It is a question that has been asked for centuries since telescopes looked at Mars in the 1800s and men believed that they were seeing canals of water running along the surface. Men have tried to imagine what life would look like from H.G. Wells’ War of the Worlds to C.S. Lewis Silent Planet Trilogy. Are there other life in our vast universe or are we the only ones here?
It is hard to say where exactly the search for alien life had begun. People have always looked to the sky and wondered what was up there. The thought was not fully brought forward until The Soviet Union successfully launched Sputnik on October 14, 1957. Barring the political ramifications of the launch, Sputnik and the resulting space race got the attention of the world.

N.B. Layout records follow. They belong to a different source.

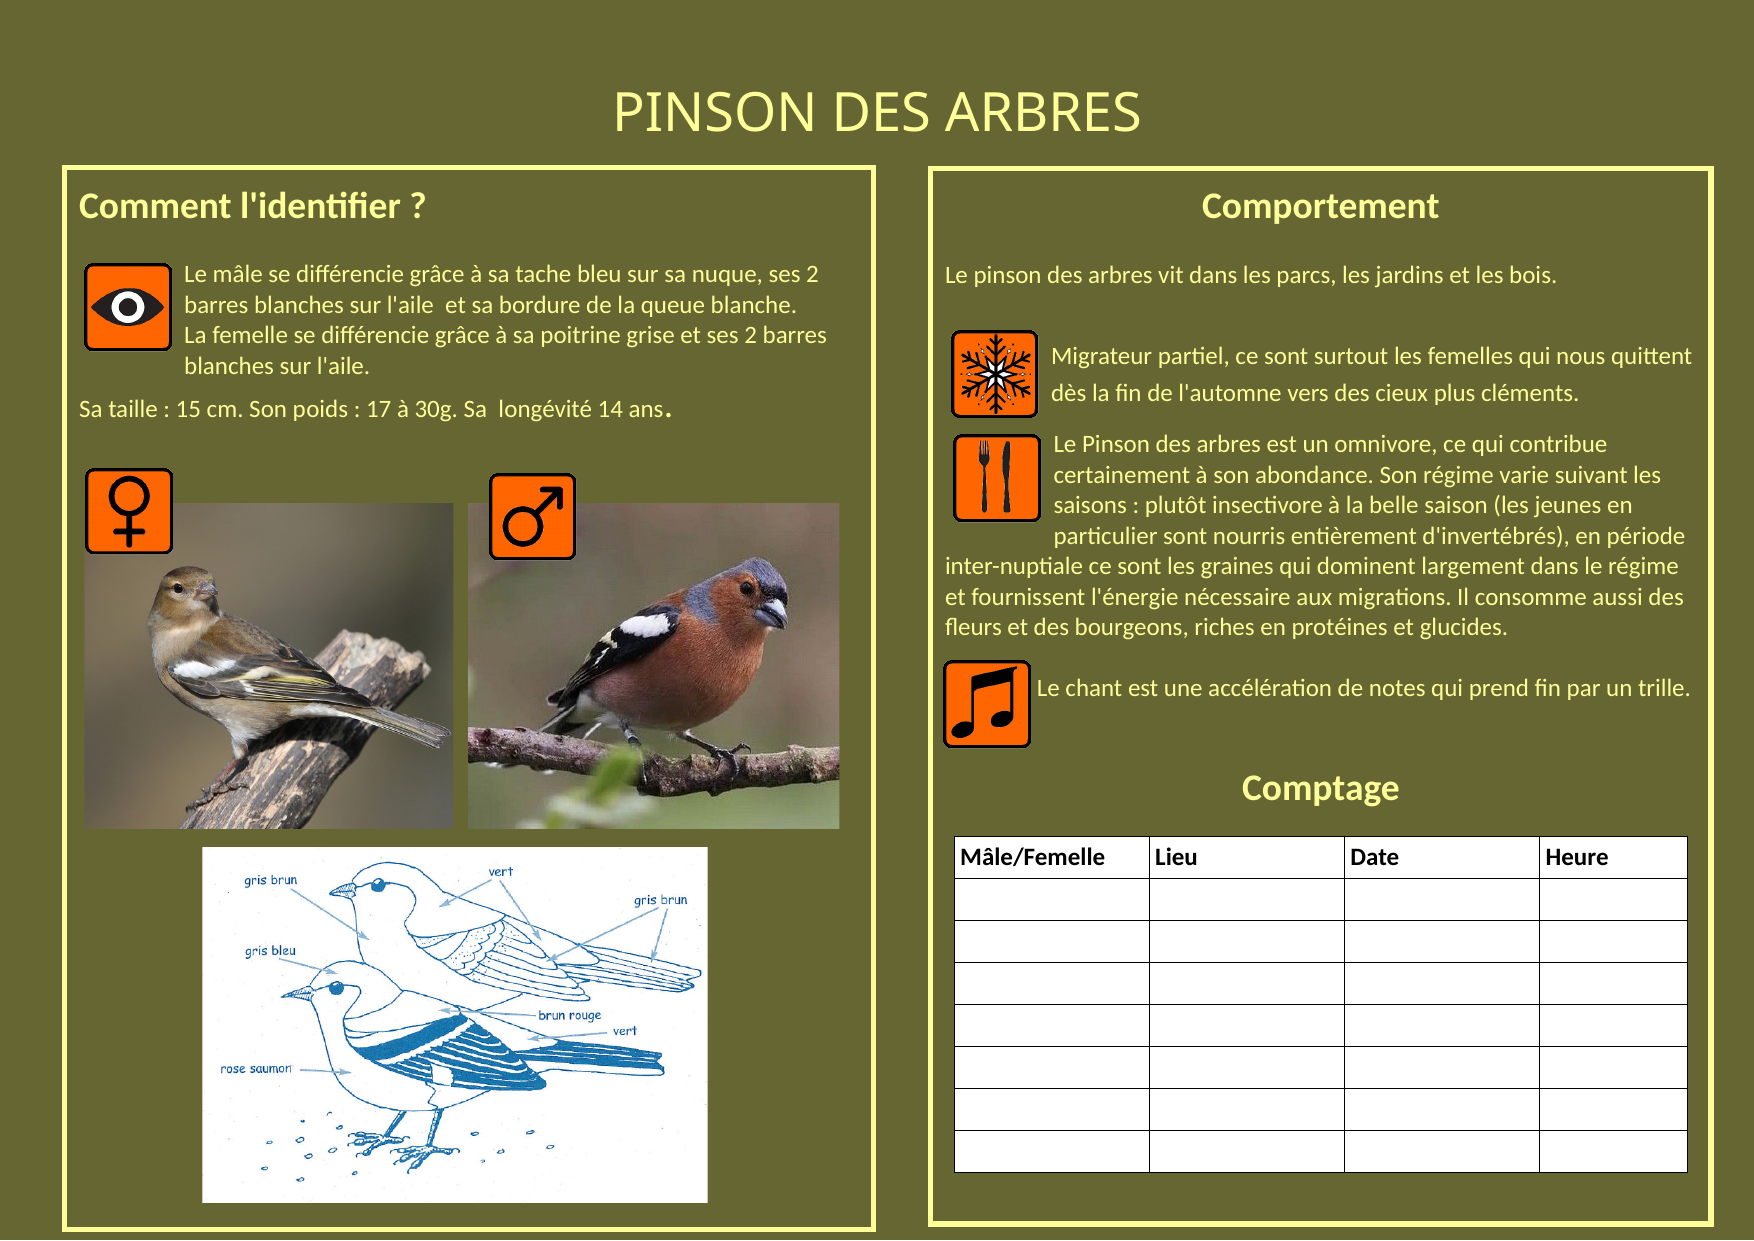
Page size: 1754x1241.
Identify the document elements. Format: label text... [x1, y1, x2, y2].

text Comportement [945, 182, 1697, 228]
table_cell [1345, 921, 1539, 962]
table_header Heure [1540, 837, 1687, 878]
text Sa taille : 15 cm. Son poids : 17 à 30g. Sa longévité 14 ans. [79, 381, 859, 426]
table_cell [1540, 1131, 1687, 1172]
table_cell [955, 963, 1149, 1004]
picture [83, 262, 173, 352]
picture [84, 467, 454, 829]
picture [942, 660, 1032, 749]
table_cell [1150, 1005, 1344, 1046]
table_header Date [1345, 837, 1539, 878]
table_cell [955, 921, 1149, 962]
table_cell [955, 1047, 1149, 1088]
table_cell [1345, 879, 1539, 920]
table_cell [1150, 1089, 1344, 1130]
table_cell [1540, 963, 1687, 1004]
table_cell [1150, 1131, 1344, 1172]
table_cell [1540, 1005, 1687, 1046]
text Comment l'identifier ? [79, 182, 859, 228]
text Le mâle se différencie grâce à sa tache bleu sur sa nuque, ses 2 barres blanches sur l'aile et sa bordure de la queue blanche. [79, 258, 859, 319]
table_cell [955, 879, 1149, 920]
text Le chant est une accélération de notes qui prend fin par un trille. [1032, 672, 1697, 703]
table_cell [1345, 1089, 1539, 1130]
table_cell [1540, 879, 1687, 920]
table_cell [955, 1005, 1149, 1046]
text Comptage [945, 764, 1697, 810]
picture [202, 847, 708, 1203]
table_cell [1150, 879, 1344, 920]
text La femelle se différencie grâce à sa poitrine grise et ses 2 barres blanches sur l'aile. [79, 319, 859, 381]
table_cell [1345, 1047, 1539, 1088]
table_header Lieu [1150, 837, 1344, 878]
table_cell [1345, 963, 1539, 1004]
table_cell [1540, 921, 1687, 962]
table_cell [1540, 1089, 1687, 1130]
table_cell [1150, 1047, 1344, 1088]
table_header Mâle/Femelle [955, 837, 1149, 878]
picture [952, 433, 1042, 523]
table_cell [1150, 963, 1344, 1004]
table_cell [955, 1089, 1149, 1130]
table_cell [1150, 921, 1344, 962]
table_cell [1345, 1131, 1539, 1172]
text Migrateur partiel, ce sont surtout les femelles qui nous quittent dès la fin de l'automne vers des cieux plus cléments. [1039, 341, 1697, 408]
text PINSON DES ARBRES [0, 74, 1754, 147]
picture [468, 472, 840, 829]
picture [950, 329, 1039, 418]
table_cell [955, 1131, 1149, 1172]
text Le pinson des arbres vit dans les parcs, les jardins et les bois. [945, 259, 1697, 289]
text Le Pinson des arbres est un omnivore, ce qui contribue certainement à son abondance. Son régime varie suivant les saisons : plutôt insectivore à la belle saison (les jeunes en particulier sont nourris entièrement d'invertébrés), en période inter-nuptiale ce sont les graines qui dominent largement dans le régime et fournissent l'énergie nécessaire aux migrations. Il consomme aussi des fleurs et des bourgeons, riches en protéines et glucides. [945, 428, 1697, 642]
table_cell [1540, 1047, 1687, 1088]
table_cell [1345, 1005, 1539, 1046]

The first dedicated search for alien life was the SETI Project established in November of 1984. Its goal was to find intelligence in the universe by using a set of satellite dishes around the world.
The first thing to come out of the SETI project was the Drake Equation. It was a probabilistic argument present at the first SETI meeting to estimate the number of communicative alien civilizations that could exist the galaxy. Though met with some complaints about its usefulness, especially when it came to creating an explicit value, it is used today to ask the question “if they are out there, why aren’t they talking to us?”
The search for life inside and outside our solar system will continue for many years to come and only time will tell if we are truly alone. Man will continue to dream and to build so one day those questions will be answered when our probes and our satellites reach the edges of other star systems and galaxies.